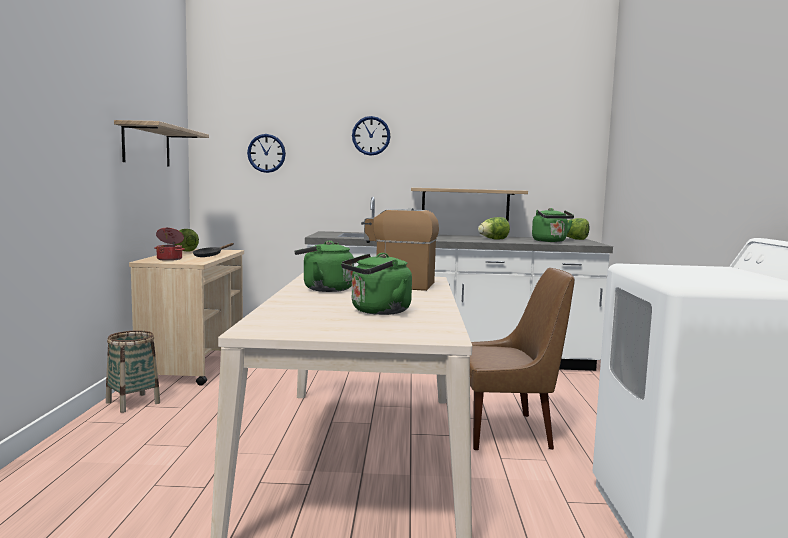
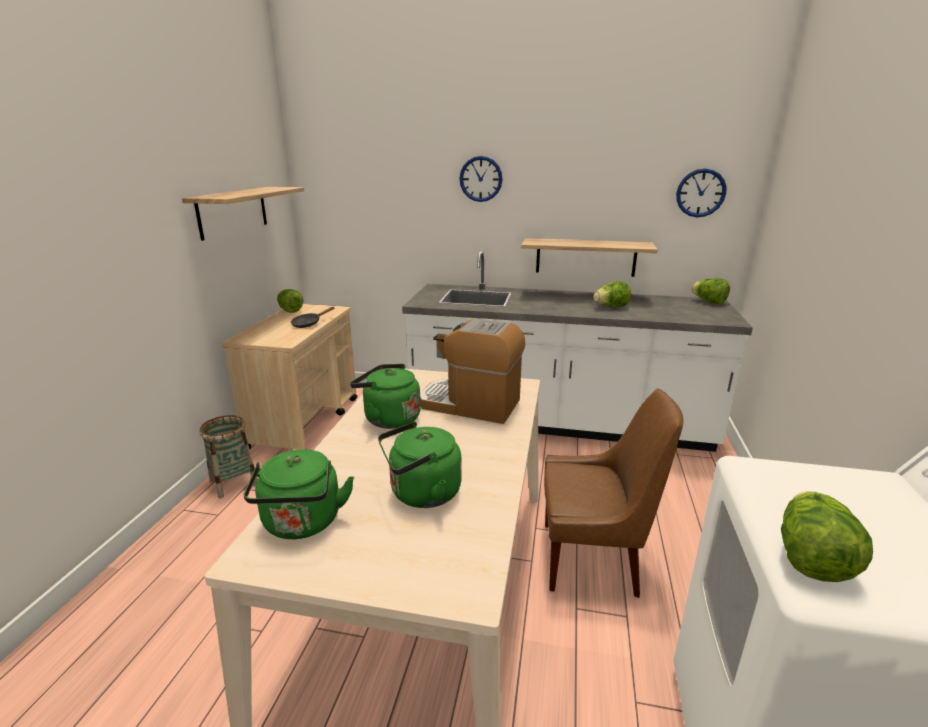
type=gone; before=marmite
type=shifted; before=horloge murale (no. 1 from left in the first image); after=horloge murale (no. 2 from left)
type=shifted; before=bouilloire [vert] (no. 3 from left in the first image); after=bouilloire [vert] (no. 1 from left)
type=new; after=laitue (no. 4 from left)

----------

__YOUR ASSIGNMENT__. The required output is the listing above reproduced exactly, pictures removed.

__EXERCISE RESPONSE__.
type=gone; before=marmite
type=shifted; before=horloge murale (no. 1 from left in the first image); after=horloge murale (no. 2 from left)
type=shifted; before=bouilloire [vert] (no. 3 from left in the first image); after=bouilloire [vert] (no. 1 from left)
type=new; after=laitue (no. 4 from left)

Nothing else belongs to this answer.